◆ Exercise aim ◆
Below are the entries; return exactly the line with "pyautogui.scroll(-3, 654, 309)" and every later line, without anything else.

◆ Records provided ◆
──────
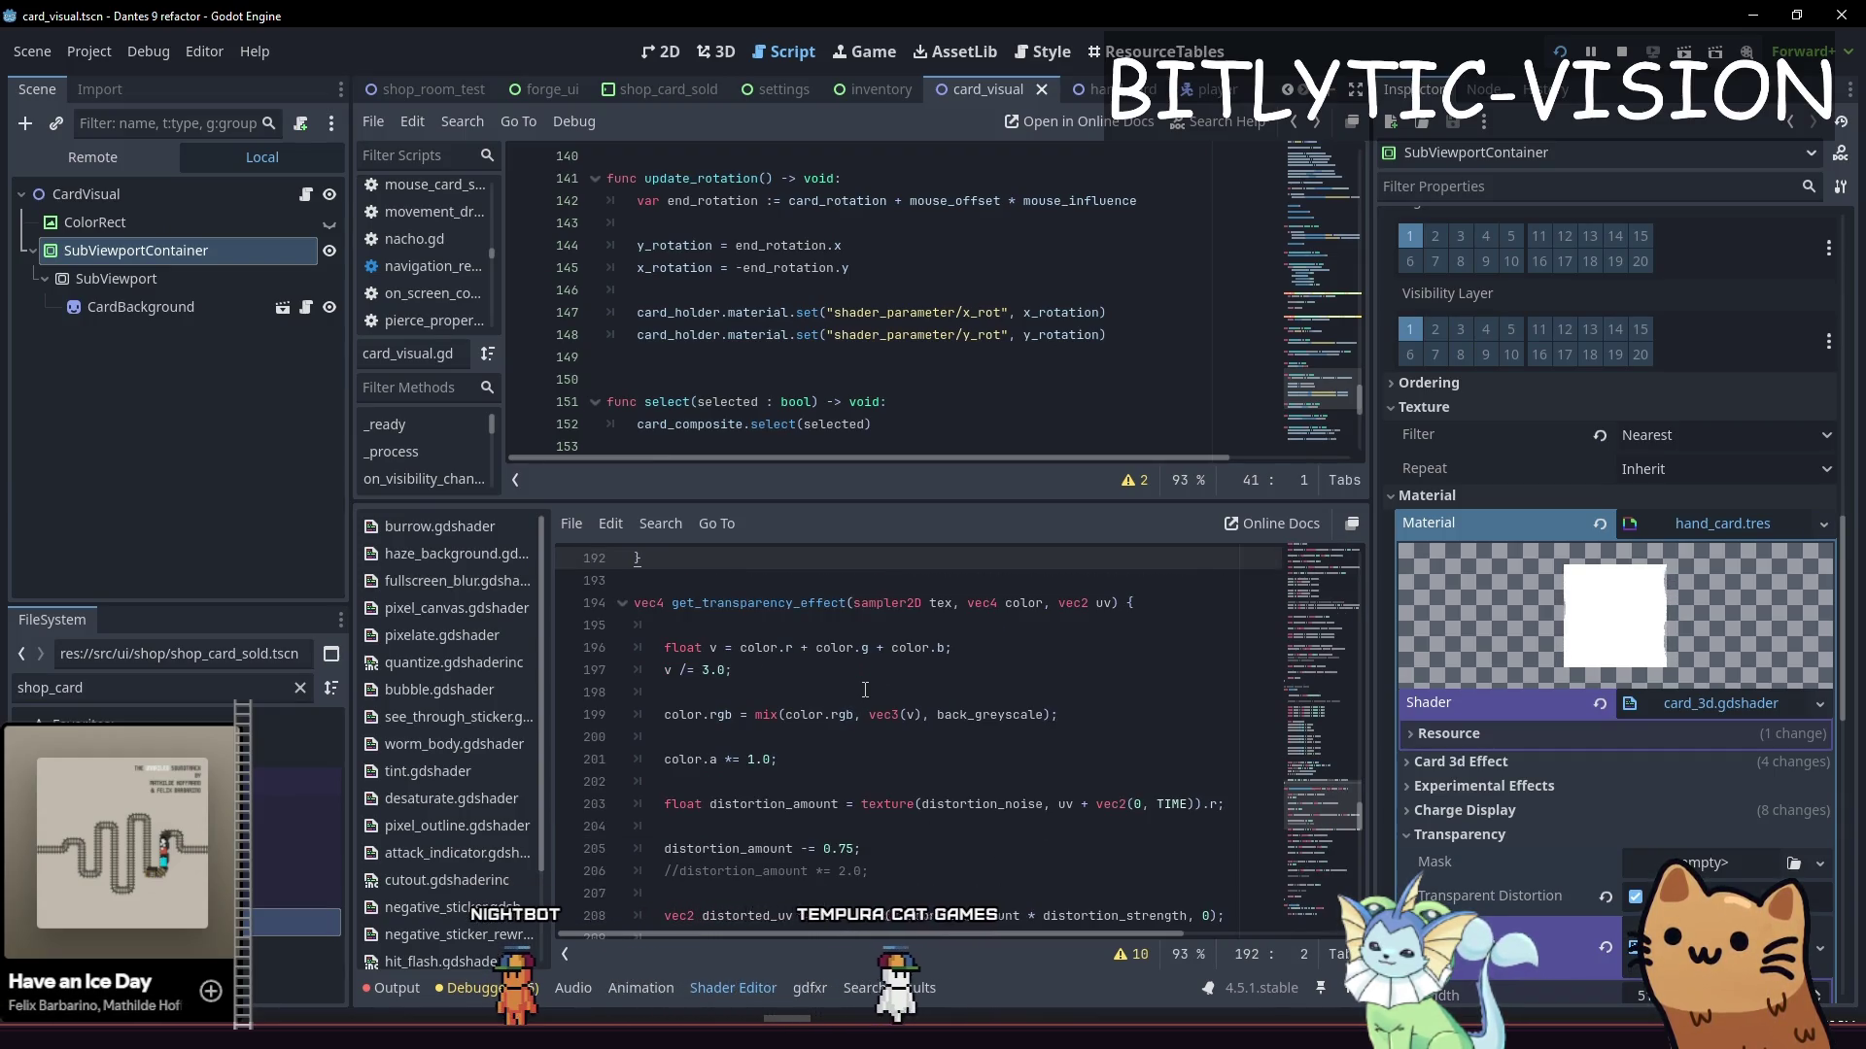
pyautogui.press('Page_Down')
pyautogui.press('ctrl+s')
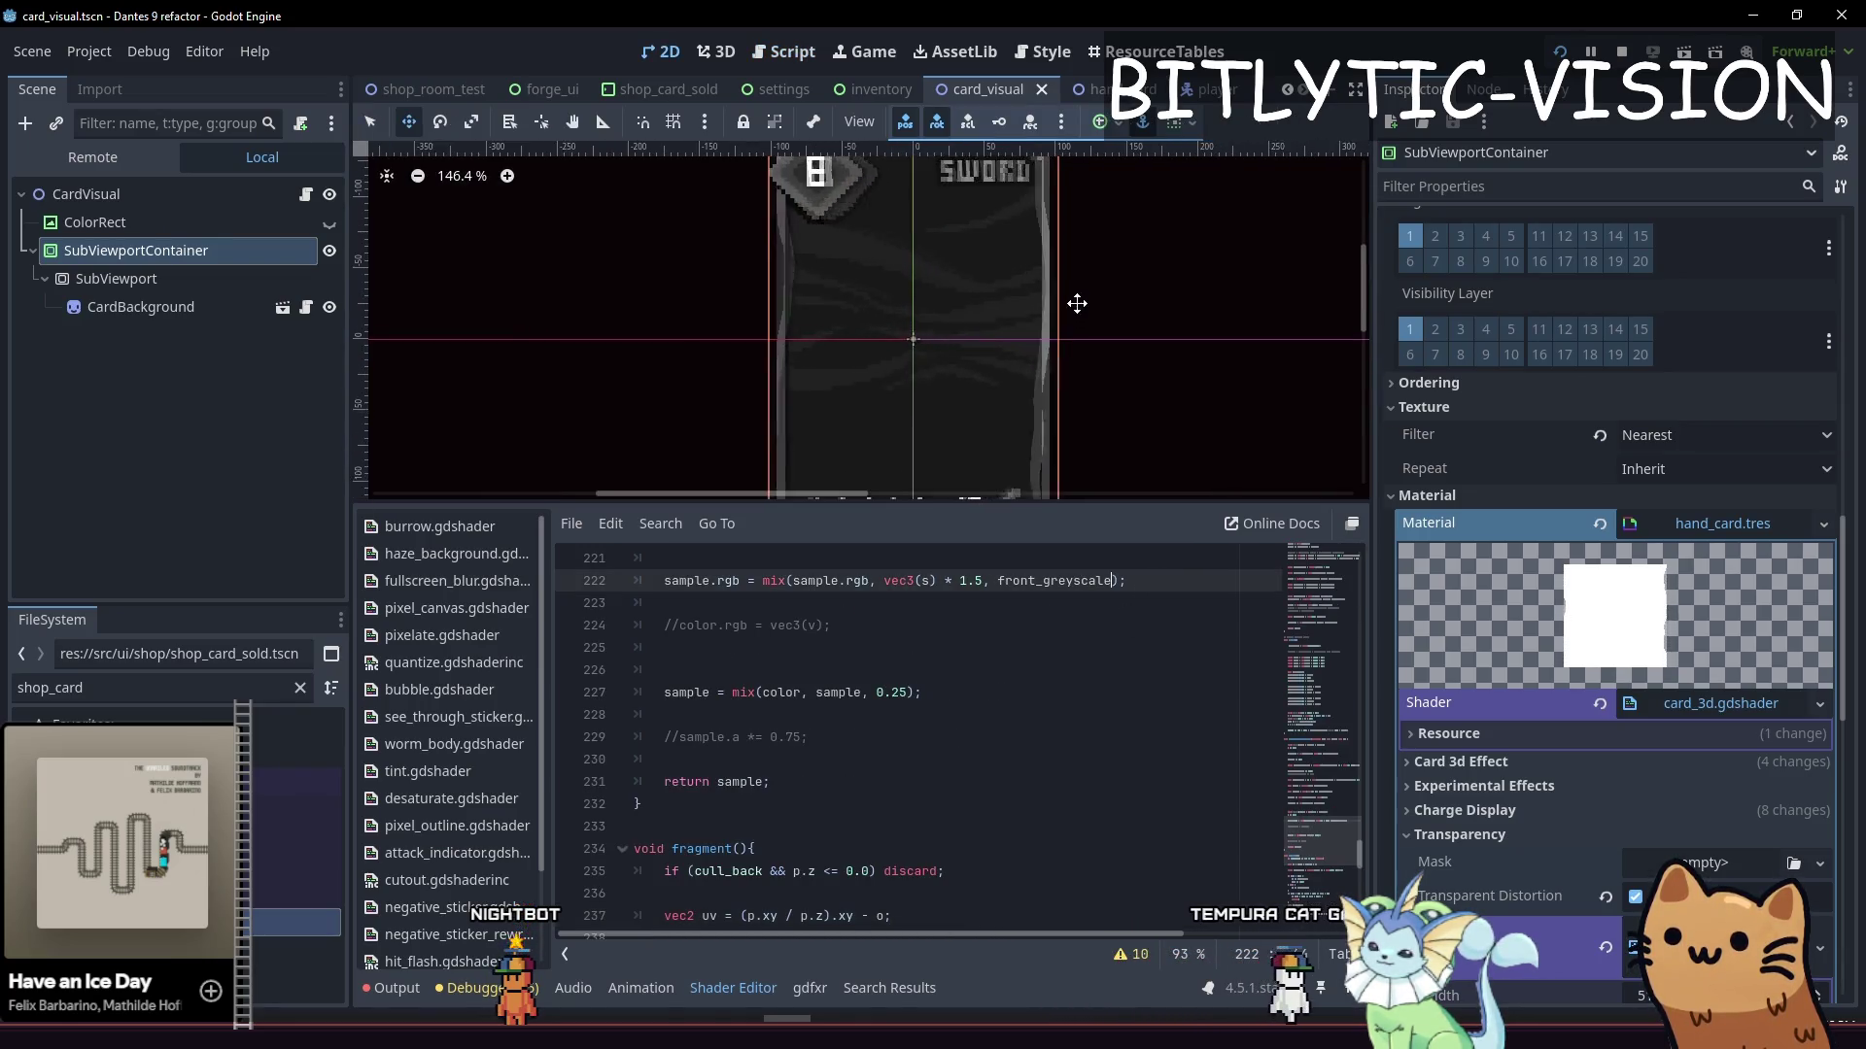
pyautogui.scroll(-3, 654, 309)
# Run the game with the updated shader, add Slot Machine via debug Add Cards, and check the deck
pyautogui.click(110, 157)
pyautogui.press('F5')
──────
◆ Answer below ◆
pyautogui.scroll(-3, 654, 309)
# Run the game with the updated shader, add Slot Machine via debug Add Cards, and check the deck
pyautogui.click(110, 157)
pyautogui.press('F5')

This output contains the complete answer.